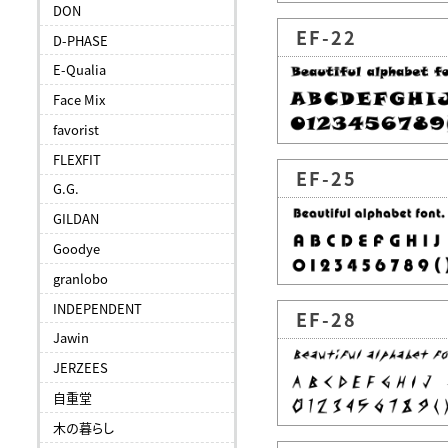
DON
EF-22
D-PHASE
E-Qualia
Face Mix
favorist
FLEXFIT
EF-25
G.G.
GILDAN
Goodye
granlobo
INDEPENDENT
EF-28
Jawin
JERZEES
自重堂
木の暮らし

--- --- ---

Altere todas as entradas acima, substituindo "EF-25" por "EF-26" e mantendo inalterado todo o restante do texto. Omita as imagens na resposta.

DON
EF-22
D-PHASE
E-Qualia
Face Mix
favorist
FLEXFIT
EF-26
G.G.
GILDAN
Goodye
granlobo
INDEPENDENT
EF-28
Jawin
JERZEES
自重堂
木の暮らし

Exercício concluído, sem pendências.